In January 2011, this blog published a guest column by Pablo Gibson about bankruptcy and creditor harassment. I’d like to look at creditor calls more broadly, and outside of bankruptcy.
CREDITOR CALLS If a creditor is contacting a borrower directly, the standard is the Maryland Consumer Debt Collection Act,Md. COMMERCIAL LAW Code Ann. § 14-202 and 203, which applies to both collection agencies and creditors. The Act says that:
In collecting or attempting to collect an alleged debt a collector may not: (1) Use or threaten force or violence; (2) Threaten criminal prosecution, unless the transaction involved the violation of a criminal statute; (3) Disclose or threaten to disclose information which affects the debtor's reputation for credit worthiness with knowledge that the information is false; (4) Except as permitted by statute, contact a person's employer with respect to a delinquent indebtedness before obtaining final judgment against the debtor; (5) Except as permitted by statute, disclose or threaten to disclose to a person other than the debtor or his spouse or, if the debtor is a minor, his parent, information which affects the debtor's reputation, whether or not for credit worthiness, with knowledge that the other person does not have a legitimate business need for the information; (6) Communicate with the debtor or a person related to him with the frequency, at the unusual hours, or in any other manner as reasonably can be expected to abuse or harass the debtor; (7) Use obscene or grossly abusive language in communicating with the debtor or a person related to him; (8) Claim, attempt, or threaten to enforce a right with knowledge that the right does not exist; or (9) Use a communication which simulates legal or judicial process or gives the appearance of being authorized, issued, or approved by a government, governmental agency, or lawyer when it is not.
In Maryland, the criminal harassment statute does not apply to creditor calls, according to the Court of Appeals in Galloway v. State, 781 A. 2d 851 - Md: Court of Appeals 2001. The leading case on creditor harassment law in Maryland as an invasion of privacy is Household Finance Corp v. Bridge, 252 Md. 531 (1969), 250 A.2d 878 . Another one is Summit Loans Inc. v. Pecola, 288 A. 2d 114 – Md Court of Appeals 1972.
Creditor harassment has also been characterized as the intentional infliction of emotional distress. This standard is applied in Dick v. Mercantile-Safe Dep. & Trust Co., 492 A. 2d 674 - Md: Court of Special Appeals 1985. Borrowers should contact the Attorney General’s Consumer Protection Division at (410) 528-8662 if they believe they are being harassed by a creditor.
COLLECTION AGENCY CALLS If a collection agency is attempting to collect on the debt, the consumer has much more protection.
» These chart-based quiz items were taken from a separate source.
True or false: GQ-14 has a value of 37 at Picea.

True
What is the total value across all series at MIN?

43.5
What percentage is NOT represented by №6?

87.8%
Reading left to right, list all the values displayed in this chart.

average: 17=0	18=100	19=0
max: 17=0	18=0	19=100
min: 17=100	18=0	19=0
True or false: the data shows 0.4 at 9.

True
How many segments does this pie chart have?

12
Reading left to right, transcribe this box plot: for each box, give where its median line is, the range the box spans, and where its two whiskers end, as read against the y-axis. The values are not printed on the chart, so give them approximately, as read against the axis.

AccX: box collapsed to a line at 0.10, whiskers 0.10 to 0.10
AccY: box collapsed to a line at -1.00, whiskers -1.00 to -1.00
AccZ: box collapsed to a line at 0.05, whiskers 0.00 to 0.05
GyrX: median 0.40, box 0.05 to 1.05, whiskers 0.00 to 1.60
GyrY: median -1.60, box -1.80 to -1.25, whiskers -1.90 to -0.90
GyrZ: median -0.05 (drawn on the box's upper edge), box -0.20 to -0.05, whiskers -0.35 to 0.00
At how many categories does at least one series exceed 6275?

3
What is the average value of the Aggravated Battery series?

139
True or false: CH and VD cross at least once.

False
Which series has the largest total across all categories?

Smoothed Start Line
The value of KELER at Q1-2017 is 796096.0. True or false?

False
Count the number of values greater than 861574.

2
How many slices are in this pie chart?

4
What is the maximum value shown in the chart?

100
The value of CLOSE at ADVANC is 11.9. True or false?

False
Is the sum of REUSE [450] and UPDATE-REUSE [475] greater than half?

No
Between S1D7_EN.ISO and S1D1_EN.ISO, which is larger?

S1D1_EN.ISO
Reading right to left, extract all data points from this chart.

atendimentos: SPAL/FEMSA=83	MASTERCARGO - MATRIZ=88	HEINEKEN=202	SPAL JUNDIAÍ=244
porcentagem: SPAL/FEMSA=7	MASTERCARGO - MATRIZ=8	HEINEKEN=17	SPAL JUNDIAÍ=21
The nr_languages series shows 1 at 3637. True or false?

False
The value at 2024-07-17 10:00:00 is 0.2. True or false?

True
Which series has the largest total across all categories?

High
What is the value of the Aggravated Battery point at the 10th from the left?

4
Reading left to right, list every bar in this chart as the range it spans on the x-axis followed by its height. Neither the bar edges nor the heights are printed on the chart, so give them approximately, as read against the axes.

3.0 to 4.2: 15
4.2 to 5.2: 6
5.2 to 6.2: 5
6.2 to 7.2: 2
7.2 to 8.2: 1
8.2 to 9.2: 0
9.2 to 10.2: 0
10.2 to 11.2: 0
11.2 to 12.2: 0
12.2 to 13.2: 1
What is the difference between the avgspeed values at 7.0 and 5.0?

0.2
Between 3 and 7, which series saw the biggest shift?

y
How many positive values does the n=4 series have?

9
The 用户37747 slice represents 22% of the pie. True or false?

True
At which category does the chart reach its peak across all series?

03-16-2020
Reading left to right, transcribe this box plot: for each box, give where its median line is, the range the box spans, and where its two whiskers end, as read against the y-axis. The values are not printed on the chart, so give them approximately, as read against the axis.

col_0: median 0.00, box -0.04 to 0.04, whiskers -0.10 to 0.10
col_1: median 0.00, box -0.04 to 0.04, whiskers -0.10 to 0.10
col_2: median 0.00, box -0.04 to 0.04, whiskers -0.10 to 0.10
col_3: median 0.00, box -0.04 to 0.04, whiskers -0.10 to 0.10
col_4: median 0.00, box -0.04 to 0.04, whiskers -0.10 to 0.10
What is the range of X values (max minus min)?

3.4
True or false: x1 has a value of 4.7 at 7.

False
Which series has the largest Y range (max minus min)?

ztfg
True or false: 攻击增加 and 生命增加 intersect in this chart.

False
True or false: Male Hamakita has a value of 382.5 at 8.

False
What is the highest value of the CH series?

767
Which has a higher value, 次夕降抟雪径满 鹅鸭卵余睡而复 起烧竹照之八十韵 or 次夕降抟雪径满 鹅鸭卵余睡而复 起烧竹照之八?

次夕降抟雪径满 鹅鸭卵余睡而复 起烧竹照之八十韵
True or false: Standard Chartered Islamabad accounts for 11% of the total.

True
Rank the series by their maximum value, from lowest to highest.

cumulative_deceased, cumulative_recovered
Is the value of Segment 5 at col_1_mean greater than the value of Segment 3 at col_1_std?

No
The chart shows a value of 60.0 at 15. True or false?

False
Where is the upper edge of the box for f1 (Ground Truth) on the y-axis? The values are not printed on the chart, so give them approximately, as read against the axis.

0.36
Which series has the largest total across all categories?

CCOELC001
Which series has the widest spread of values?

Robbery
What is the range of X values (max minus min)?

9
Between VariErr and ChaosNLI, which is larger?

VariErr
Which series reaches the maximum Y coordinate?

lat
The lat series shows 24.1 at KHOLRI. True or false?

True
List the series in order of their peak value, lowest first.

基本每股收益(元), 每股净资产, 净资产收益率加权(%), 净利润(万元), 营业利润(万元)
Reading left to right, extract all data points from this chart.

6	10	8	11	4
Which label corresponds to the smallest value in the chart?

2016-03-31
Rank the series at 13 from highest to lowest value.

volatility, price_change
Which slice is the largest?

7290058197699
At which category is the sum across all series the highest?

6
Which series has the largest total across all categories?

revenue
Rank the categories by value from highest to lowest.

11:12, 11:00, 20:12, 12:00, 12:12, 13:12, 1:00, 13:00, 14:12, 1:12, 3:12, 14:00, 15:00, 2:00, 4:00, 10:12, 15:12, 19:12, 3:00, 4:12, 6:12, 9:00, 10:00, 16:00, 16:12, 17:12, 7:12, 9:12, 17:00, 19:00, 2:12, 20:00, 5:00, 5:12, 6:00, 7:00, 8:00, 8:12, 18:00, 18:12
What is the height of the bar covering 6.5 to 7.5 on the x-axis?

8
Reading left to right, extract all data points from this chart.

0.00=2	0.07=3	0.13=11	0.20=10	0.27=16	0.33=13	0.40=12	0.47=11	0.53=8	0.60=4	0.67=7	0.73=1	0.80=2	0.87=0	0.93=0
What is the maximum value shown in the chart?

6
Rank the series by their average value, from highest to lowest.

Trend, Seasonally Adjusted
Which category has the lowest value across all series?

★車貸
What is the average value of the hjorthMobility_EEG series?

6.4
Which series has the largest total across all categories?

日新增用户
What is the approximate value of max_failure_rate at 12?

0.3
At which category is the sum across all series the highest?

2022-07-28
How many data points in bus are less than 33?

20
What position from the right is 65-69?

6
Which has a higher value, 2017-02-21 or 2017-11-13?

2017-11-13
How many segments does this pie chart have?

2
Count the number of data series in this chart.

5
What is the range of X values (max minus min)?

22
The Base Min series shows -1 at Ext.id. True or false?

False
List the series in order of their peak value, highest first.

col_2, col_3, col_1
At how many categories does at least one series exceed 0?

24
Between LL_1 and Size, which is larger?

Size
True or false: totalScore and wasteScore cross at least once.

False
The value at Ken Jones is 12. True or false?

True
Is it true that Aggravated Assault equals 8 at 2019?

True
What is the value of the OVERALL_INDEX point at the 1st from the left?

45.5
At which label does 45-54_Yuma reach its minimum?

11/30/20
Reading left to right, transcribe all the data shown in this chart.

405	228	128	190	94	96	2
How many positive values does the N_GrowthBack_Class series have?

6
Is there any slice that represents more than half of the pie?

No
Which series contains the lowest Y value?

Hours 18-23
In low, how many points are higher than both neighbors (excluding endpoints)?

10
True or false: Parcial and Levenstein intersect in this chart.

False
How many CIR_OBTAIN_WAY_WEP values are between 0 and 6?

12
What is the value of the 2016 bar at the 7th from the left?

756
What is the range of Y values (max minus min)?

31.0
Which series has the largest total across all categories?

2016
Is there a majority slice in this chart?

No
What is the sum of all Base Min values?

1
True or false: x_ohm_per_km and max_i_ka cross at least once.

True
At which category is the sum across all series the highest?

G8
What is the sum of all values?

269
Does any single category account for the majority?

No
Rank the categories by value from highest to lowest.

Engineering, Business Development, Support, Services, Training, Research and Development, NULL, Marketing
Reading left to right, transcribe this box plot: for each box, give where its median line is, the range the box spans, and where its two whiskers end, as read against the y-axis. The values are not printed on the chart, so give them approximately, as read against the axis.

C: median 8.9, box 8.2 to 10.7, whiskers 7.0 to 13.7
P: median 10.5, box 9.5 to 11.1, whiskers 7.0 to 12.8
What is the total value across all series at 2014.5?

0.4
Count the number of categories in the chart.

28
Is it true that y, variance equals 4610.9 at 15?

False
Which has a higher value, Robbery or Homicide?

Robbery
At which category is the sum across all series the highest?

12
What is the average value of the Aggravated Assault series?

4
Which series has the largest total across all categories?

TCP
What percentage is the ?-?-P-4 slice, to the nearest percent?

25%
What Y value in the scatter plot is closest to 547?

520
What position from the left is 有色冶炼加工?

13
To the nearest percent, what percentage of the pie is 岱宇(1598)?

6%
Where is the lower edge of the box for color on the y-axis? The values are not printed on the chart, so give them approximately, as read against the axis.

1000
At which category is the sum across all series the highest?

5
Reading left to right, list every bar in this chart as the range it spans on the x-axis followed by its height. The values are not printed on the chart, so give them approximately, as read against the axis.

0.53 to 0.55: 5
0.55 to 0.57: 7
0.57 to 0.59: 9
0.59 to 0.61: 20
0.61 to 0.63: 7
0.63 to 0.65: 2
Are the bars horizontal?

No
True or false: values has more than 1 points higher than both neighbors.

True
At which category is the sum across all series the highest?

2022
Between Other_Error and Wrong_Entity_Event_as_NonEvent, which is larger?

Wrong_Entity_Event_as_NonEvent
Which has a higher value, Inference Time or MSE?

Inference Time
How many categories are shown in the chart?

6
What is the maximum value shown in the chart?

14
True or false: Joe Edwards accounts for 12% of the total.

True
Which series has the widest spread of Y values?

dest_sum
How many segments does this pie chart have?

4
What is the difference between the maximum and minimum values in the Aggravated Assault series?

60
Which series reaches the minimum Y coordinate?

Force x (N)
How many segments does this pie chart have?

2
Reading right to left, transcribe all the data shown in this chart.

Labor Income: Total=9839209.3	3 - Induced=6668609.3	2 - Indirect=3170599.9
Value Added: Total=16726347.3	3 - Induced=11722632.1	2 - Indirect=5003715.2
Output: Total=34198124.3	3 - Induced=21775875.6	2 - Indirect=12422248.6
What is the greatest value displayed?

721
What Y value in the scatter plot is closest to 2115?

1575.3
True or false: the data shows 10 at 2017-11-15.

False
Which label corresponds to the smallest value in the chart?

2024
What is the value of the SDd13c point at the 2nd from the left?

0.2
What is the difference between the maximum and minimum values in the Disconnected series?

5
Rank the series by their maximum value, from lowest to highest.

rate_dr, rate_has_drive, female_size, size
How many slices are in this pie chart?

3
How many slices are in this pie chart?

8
The federal Fair Debt Collection Practices Act (FDCPA) applies to collection agencies, not the original creditors, and it strictly limits the practices that they can use to collect debts. If a collection agency violates this Act, the borrower may have grounds for a lawsuit.
The FDCPA prohibits collection calls before 8am or after 9pm, prohibits calls after a written request from the borrower to stop, prohibits calls to borrowers known to be represented by an attorney, and numerous other practices. They are detailed in layman’s language here: http://en.wikipedia.org/wiki/Fair_Debt_Collection_Practices_Act The full Act can be found at 15 U.S.C. 1692.
BANKRUPTCY When a borrower files a bankruptcy petition, a court order called the automatic stay takes effect, prohibiting any creditor or collection agency from contacting the borrower. This order goes into effect under 11 U.S.C. 362.
If a creditor or collection agency violates the stay, the debtor may have grounds for a lawsuit and should notify their attorney immediately with dates, times, names and any other information about the phone call.
Creditors and collection agencies will normally stop all action upon receiving notice that a bankruptcy petition was filed. The bankruptcy court mails notice to all creditors listed on the debtor’s mailing matrix when the bankruptcy case is filed.